Born Digital Sources

Report by Federico Nanni, University of Bologna.

The first Digital Humanities Summer School, organized by the University of Bern, offered many interesting workshops to complement the main conferences.

In particular, on Friday afternoon Ph.D. student Pascal Föhr, from Basel University, gave a talk focused on the “Historical Sources Criticism in the Digital Age”. It was a really useful opportunity to change subject for a while and to switch the conversation from the analogical sources to the born digital ones.

The researcher explained some important issues that have to be taken into consideration during the archival process of this kind of documents. I will now briefly report on some of the main points of the talk.

First of all it is important to point out that we are dealing with a digital object: made out not exclusively of text but in which also graphs, pictures, dynamic elements, sound and film can be included.

These objects are not only exploited by the common users of the Internet, but they also are the starting point for 75% of all scientific researches performed on the web. In fact, nowadays most academic projects start with a Google search of sources and previous work. Given this situation, there are two main issues that have to be considered concerning the relationship between the users and the born digital objects.

Firstly, preservation of these sources is much more complex compared to analogical ones: in fact, as Pascal underlined, a digital object is made up of 0s and 1s, is machine readable, immaterial and can’t be made material without loss of information. In addition to this, research of these sources has become increasingly challenging due to the big amount of data available.
Therefore, it is important to guarantee accessibility of these documents in time, their integrity (undamaged, unmanipulated) and their autenticity (originality, reliability, plausibility); otherwise the complete verificability of sources, one of the pillars of academic research, will be missing.

Because of my studies – I wrote a Master’s Thesis focused on the preservation of born digital documents published by online newspapers – I completely agree with Pascal’s point of view and I believe that web archiving is one of the most important projects organized by the national libraries from all around the world.

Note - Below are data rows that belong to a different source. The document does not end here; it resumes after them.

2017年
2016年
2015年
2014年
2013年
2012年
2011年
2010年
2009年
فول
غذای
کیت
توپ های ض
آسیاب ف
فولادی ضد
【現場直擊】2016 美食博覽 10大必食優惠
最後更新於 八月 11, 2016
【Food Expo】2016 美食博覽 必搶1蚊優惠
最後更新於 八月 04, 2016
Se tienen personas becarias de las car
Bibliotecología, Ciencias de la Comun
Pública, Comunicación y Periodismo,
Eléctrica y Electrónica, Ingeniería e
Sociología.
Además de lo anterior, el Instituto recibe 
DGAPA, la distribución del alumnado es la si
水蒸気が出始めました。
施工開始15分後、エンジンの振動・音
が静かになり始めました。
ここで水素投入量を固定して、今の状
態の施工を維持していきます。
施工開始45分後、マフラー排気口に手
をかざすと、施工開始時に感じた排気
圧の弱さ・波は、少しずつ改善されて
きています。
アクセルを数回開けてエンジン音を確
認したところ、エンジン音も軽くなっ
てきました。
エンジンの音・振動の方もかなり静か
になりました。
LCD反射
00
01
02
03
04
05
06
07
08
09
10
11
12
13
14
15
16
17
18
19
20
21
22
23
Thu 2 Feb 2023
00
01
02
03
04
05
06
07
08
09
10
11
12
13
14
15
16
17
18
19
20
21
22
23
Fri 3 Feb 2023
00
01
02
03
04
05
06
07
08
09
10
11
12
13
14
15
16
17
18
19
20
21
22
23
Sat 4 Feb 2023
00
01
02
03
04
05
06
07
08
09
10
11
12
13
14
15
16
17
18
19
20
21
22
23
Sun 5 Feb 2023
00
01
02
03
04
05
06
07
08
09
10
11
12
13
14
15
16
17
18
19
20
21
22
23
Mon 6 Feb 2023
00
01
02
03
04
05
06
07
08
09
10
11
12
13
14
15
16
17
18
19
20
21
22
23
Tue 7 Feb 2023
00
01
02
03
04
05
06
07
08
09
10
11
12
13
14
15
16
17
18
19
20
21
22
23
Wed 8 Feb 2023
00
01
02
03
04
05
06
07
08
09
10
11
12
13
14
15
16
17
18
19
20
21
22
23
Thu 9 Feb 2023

In particular, in Italy since 2006 the National Central Library of Florence and the National Central Library of Rome, in collaboration with the “Rinascimento Digitale” foundation started to preserve the Italian World Wide Web; anyway since today there hasn’t been the possibility to explore and consult this heritage.

Another important aspect of born digital documents preservation is the absolute necessity of a continuous improvement of search engine and text analysis tools. In fact, the WWW keeps growing day after day and, as an obvious consequence, the digital archives will grow too. So I think it is really important that us, as digital humanists, continue to focus our researches also on the “semantic web” discussions, both in the theoretical and in the practical area. For digital historians in particular the web will become, year after year, the main important collection of sources and documents concerning the present, so only with better search and text analysis tools we will be able to perform more complete historical researches.

To conclude, I found Pascal’s workshop a really interesting opportunity to point up one of the most recent and challenging issue for digital humanists and to exchange different opinions and discuss possible approaches.